■ EXERCICES À TRAITER:
(A) Répondez à ces questions sur l'extrait sur les modes de scrutin :
(i) Quels modes de scrutin différents du nôtre sont cités sous le titre ?
(ii) Dans quels débats ces questions étaient-elles récurrentes ?
(iii) À quelles dates les électeurs pourraient-ils se prononcer pour un changement institutionnel ?
(B) Citez l'extrait sur les modes de scrutin, de « Pourrait-on choisir nos » jusqu'à « 7 mai prochains. ».
(C) Relevez toutes les phrases interrogatives du paragraphe de l'extrait sur les modes de scrutin qui commence par « Pourrait-on choisir ».

■ EXTRAIT CHOISI:
◆ ◆ ◆

Présidentielle : Et si on votait autrement ?

Des modes de scrutin différents du nôtre existent pour désigner celui qui nous représentera : vote alternatif, par approbation, jugement majoritaire… Mais ils ne sont pas sans défauts.

Michel Soudais  • 5 avril 2017 abonné·es
Présidentielle : Et si on votait autrement ?
© photo : JEAN-SÉBASTIEN EVRARD / AFP

Pourrait-on choisir nos dirigeants politiques par un mode de scrutin moins brutal ? Ne peut-on imaginer un système de vote qui permette de choisir réellement son candidat sans avoir à éliminer tel autre de ses concurrents ? Une procédure où l’on voterait pour et non contre ? Alors que des millions d’électeurs sont encore dans l’indécision par insatisfaction, ces questions valent d’être posées. Elles étaient récurrentes dans les débats sur la démocratie de Nuit debout. Elles seraient nécessairement à l’ordre du jour de la constituante pour une 6e république si les électeurs se prononçaient pour un changement institutionnel les 23 avril et 7 mai prochains.

◆ ◆ ◆

■ EXTRAITS DE DONNÉES:
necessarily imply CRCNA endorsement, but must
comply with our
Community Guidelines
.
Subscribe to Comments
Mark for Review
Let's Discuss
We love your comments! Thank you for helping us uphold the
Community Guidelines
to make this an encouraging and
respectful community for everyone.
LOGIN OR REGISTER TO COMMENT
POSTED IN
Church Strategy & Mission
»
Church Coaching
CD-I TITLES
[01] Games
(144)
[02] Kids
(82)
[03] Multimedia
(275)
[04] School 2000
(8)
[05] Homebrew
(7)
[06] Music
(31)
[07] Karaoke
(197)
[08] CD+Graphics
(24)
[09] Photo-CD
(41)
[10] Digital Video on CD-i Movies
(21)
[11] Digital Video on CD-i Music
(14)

◆ ◆ ◆

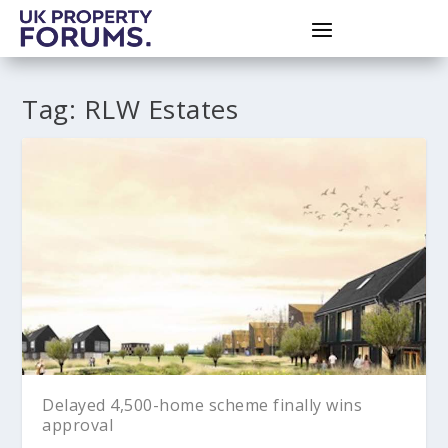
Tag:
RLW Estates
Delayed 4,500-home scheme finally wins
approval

◆ ◆ ◆

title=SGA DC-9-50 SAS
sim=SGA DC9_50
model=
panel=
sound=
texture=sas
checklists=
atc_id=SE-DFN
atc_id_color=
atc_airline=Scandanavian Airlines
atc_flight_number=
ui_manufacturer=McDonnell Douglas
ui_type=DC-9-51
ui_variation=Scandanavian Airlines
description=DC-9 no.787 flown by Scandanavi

◆ ◆ ◆

■ RÉPONSES PAR NUMÉRO:
(A)
(i) Le vote alternatif, le vote par approbation et le jugement majoritaire.
(ii) Dans les débats sur la démocratie de Nuit debout.
(iii) Les 23 avril et 7 mai.

(B)
Pourrait-on choisir nos dirigeants politiques par un mode de scrutin moins brutal ? Ne peut-on imaginer un système de vote qui permette de choisir réellement son candidat sans avoir à éliminer tel autre de ses concurrents ? Une procédure où l’on voterait pour et non contre ? Alors que des millions d’électeurs sont encore dans l’indécision par insatisfaction, ces questions valent d’être posées. Elles étaient récurrentes dans les débats sur la démocratie de Nuit debout. Elles seraient nécessairement à l’ordre du jour de la constituante pour une 6e république si les électeurs se prononçaient pour un changement institutionnel les 23 avril et 7 mai prochains.

(C)
- Pourrait-on choisir nos dirigeants politiques par un mode de scrutin moins brutal ?
- Ne peut-on imaginer un système de vote qui permette de choisir réellement son candidat sans avoir à éliminer tel autre de ses concurrents ?
- Une procédure où l’on voterait pour et non contre ?